Pablo Jarillo-Herrero

MIT

Photo of Pablo Jarillo-Herrero

The Rise of Moiré Quantum Matter

The understanding of strongly-correlated quantum matter has challenged physicists for decades. Such difficulties have stimulated new research paradigms, such as ultra-cold atom lattices for simulating quantum materials. In this talk I will present a new platform to investigate strongly correlated physics, namely moiré quantum matter. In particular, I will show that when two graphene sheets are twisted by an angle close to the theoretically predicted ‘magic angle’, the resulting flat band structure near the Dirac point gives rise to a strongly-correlated electronic system.
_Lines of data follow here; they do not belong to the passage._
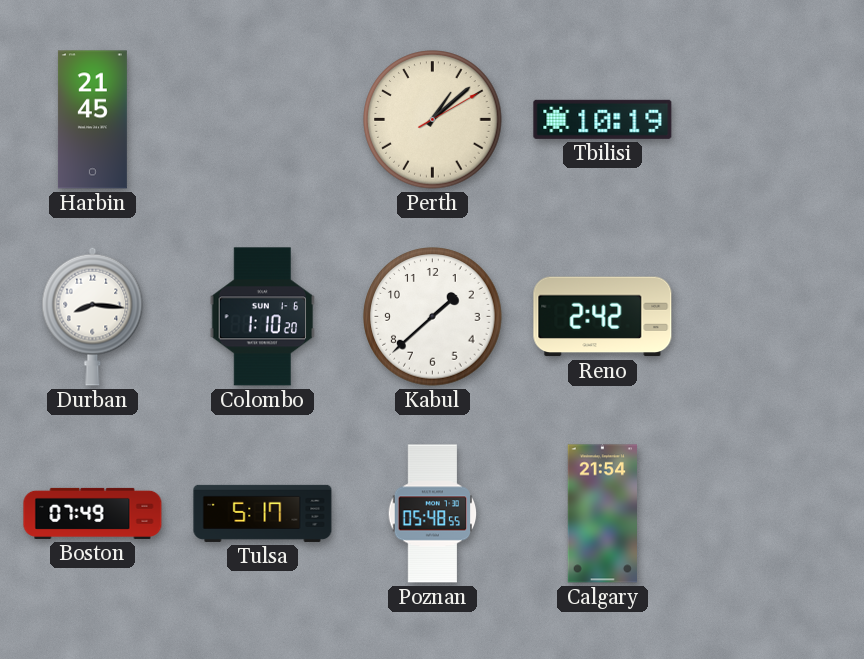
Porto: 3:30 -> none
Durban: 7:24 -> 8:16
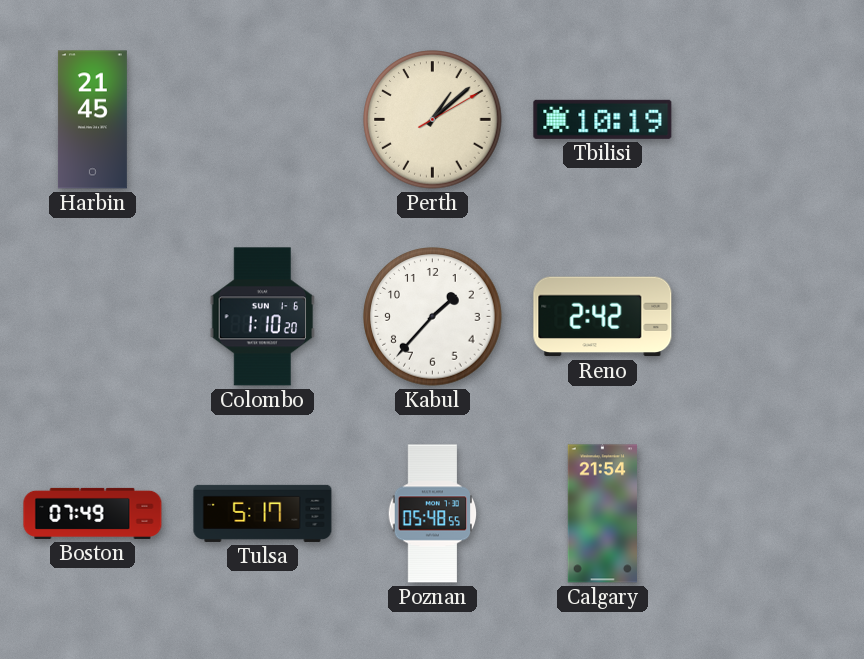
Durban: 8:16 -> none
Kabul: 1:38 -> 1:37
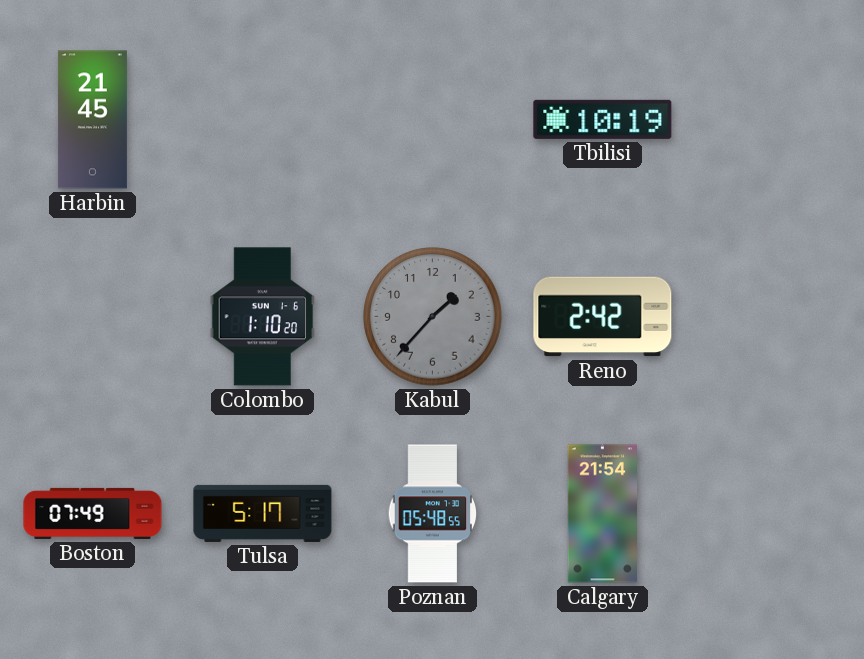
Perth: 1:08 -> none
Kabul dial: white -> grey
These flat bands systems exhibit a plethora of quantum phases, such as correlated insulators, superconductivity, magnetism, Chern insulators, and more. Furthermore, it is possible to extend the moiré quantum matter paradigm to systems beyond magic angle graphene, and I will present an outlook of some exciting directions in this emerging field.

Bio

Pablo Jarillo-Herrero is currently Cecil and Ida Green Professor of Physics at MIT. His research interests lie in the area of experimental condensed matter physics, in particular quantum electronic transport and optoelectronics in novel two-dimensional materials, with special emphasis on investigating their superconducting, magnetic, and topological properties. Prof. Jarillo-Herrero received his “Licenciatura” in physics from the University of Valencia, Spain, in 1999. Then he spent two years at the University of California in San Diego, where he received a M.Sc. degree before going to the Delft University of Technology in The Netherlands, where he earned his Ph.D. in 2005. After a one-year postdoc in Delft, he moved to Columbia University, where he worked as a NanoResearch Initiative Fellow. He joined MIT as an assistant professor of physics in January 2008 and received tenure in 2015. He was promoted to Full Professor of Physics in 2018. His awards include the Spanish Royal Society Young Investigator Award (2006), an NSF Career Award (2008), an Alfred P. Sloan Fellowship (2009), a David and Lucile Packard Fellowship (2009), the IUPAP Young Scientist Prize in Semiconductor Physics (2010), a DOE Early Career Award (2011), a Presidential Early Career Award for Scientists and Engineers (PECASE, 2012), an ONR Young Investigator Award (2013), and a Moore Foundation Experimental Physics in Quantum Systems Investigator Award (2014). Prof. Jarillo-Herrero has been selected as a Highly Cited Researcher by Clarivate Analytics-Web of Science (2017-present), and was elected APS Fellow (2018), Fellow of the Quantum Materials Program of the Canadian Institute for Advanced Research (CIFAR, 2019), and Member at Large of the APS Division of Condensed Matter Physics (2019). Prof. Jarillo-Herrero is the recipient of the APS 2020 Oliver E. Buckley Condensed Matter Physics Prize, the 2020 Wolf Prize in Physics, the 2020 Medal of the Spanish Royal Physics Society, the 2021 Lise Meitner Distinguished Lecture and Medal, and the 2021 US National Academy of Sciences Award for Scientific Discovery.